Brown, the former Cavaliers' coach, had to deal with one larger-than-life personality: LeBron James, in a much-smaller market in Cleveland. Jackson, in L.A., coped with modern media by remaining well above the fray and crafted a message his own way, offering his take with a book or two.

"You can't really follow Phil Jackson," said Clippers point guard Mo Williams, who played for Brown in Cleveland. "It's almost like when Michael Jordan retired. Let him retire and stop comparing the new guys that come in to Michael Jordan.

"That ruined a couple of guy's careers."

And the coaching comparisons didn't do much for the NBA coaching careers of previous Jackson successors, Tim Floyd with the Bulls and Rudy Tomjanovich with the Lakers.

Tomjanovich, who earlier won back-to-back NBA championships in Houston, lasted a mere 43 games in the 2004-05 season with a retooled Lakers team, after the departures of Shaquille O'Neal, Rick Fox and Gary Payton and the retirement of Karl Malone. Tomjanovich left the bench, citing health issues

Floyd, for his part, went 49-190 in the three-plus tumultuous post-Jordan seasons with the Bulls.

Still, there are some differences in this particular succession. Kobe Bryant, unlike Jordan, has not followed Jackson into retirement. The Lakers' core remains intact, and Brown arrives with an NBA coaching resume, which includes a trip to the Finals, a .663 winning percentage and a coach-of-the-year award in 2009.

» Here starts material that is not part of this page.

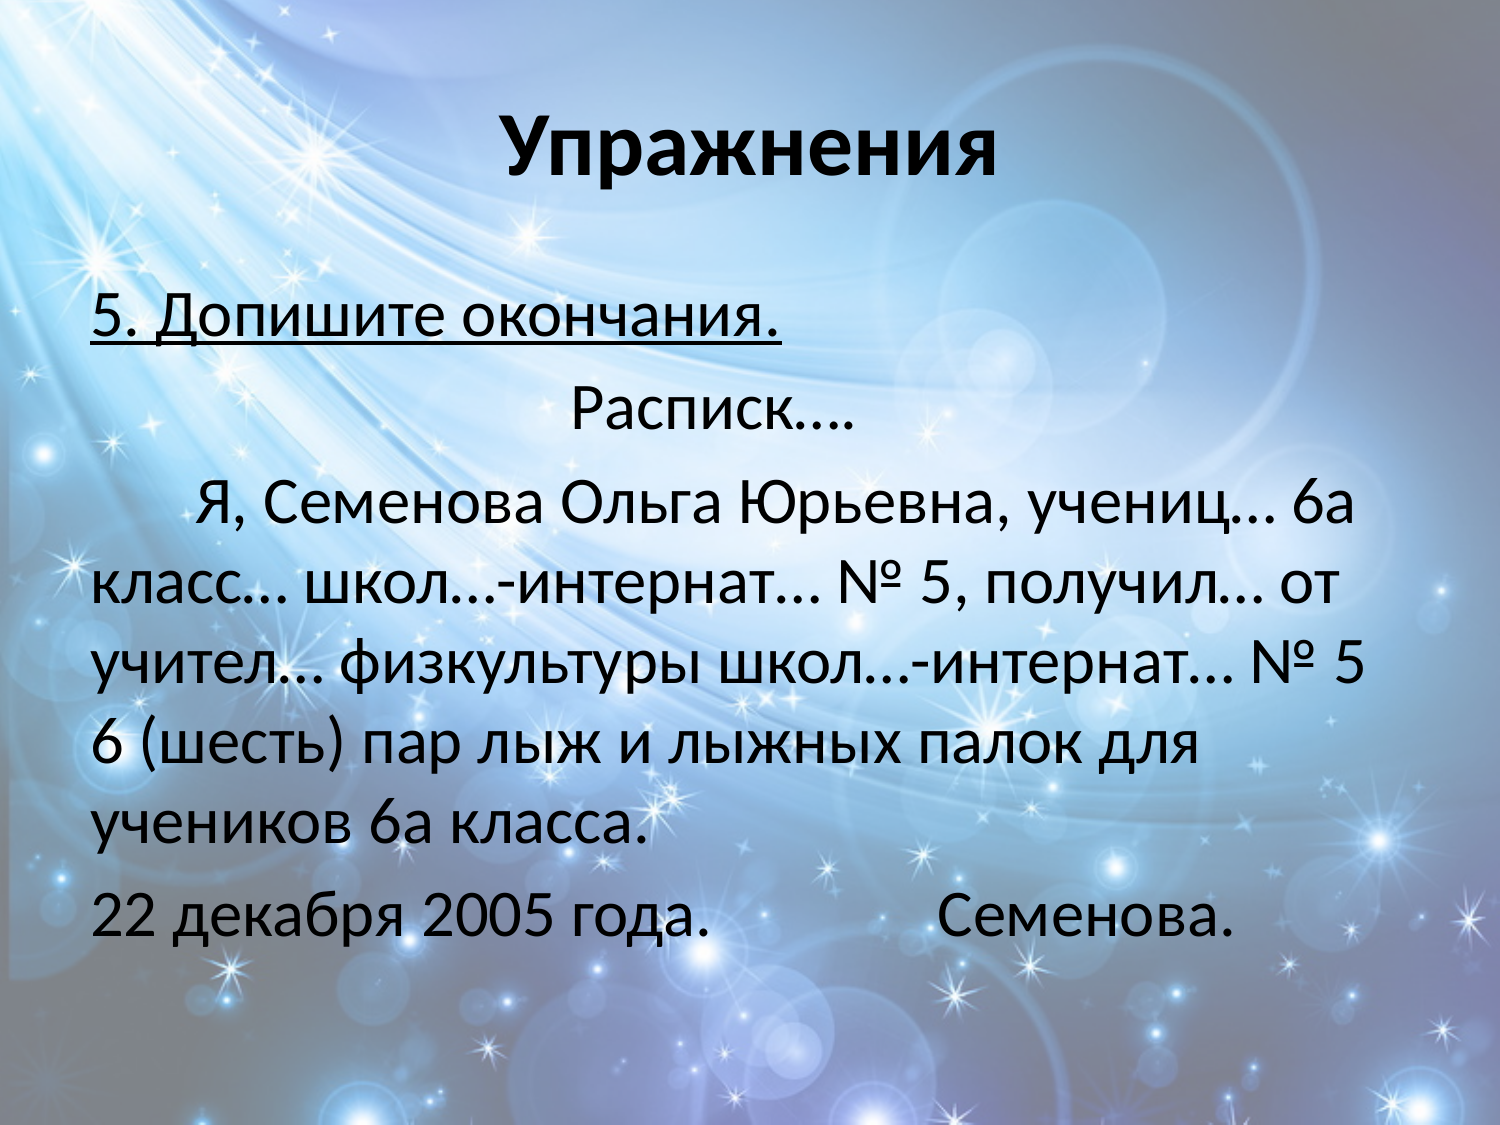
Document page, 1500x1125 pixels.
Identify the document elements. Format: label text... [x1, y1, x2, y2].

title Упражнения [75, 45, 1425, 233]
list 5. Допишите окончания. Расписк…. Я, Семенова Ольга Юрьевна, учениц… 6а класс… школ…-интернат… № 5, получил… от учител… физкультуры школ…-интернат… № 5 6 (шесть) пар лыж и лыжных палок для учеников 6а класса. 22 декабря 2005 года. Семенова. [75, 262, 1425, 1005]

"He has his own identity," Williams said. "He's a completely different coach than Phil. Phil has his championships. Phil has his own philosophy. Mike Brown comes from [Gregg] Popovich, from that coaching staff. All those coaches that come from that [line], they perform and do a great job wherever they go."

Said Kerr: "He's obviously well aware of what he's getting into. But the way I look at it: You'd rather have pressure and talent than no pressure and no talent.

"It's a glamour job — one of the best jobs in sports. You just go into it knowing that you're going to get hit hard. There's going to be a lot of criticism and scrutiny. If you can't handle that, then you're probably not right for the job anyway.

"Mike's got guts. He's not afraid of anything like that."

The conversation turned back to guts, eventually.

Could Kerr offer a specific anecdote to that point, maybe going back to their days in San Antonio or more recently, in Cleveland? Kerr got even more present day with his observation about Brown.

"Just taking the job, in and of itself, shows that he's got guts," Kerr said.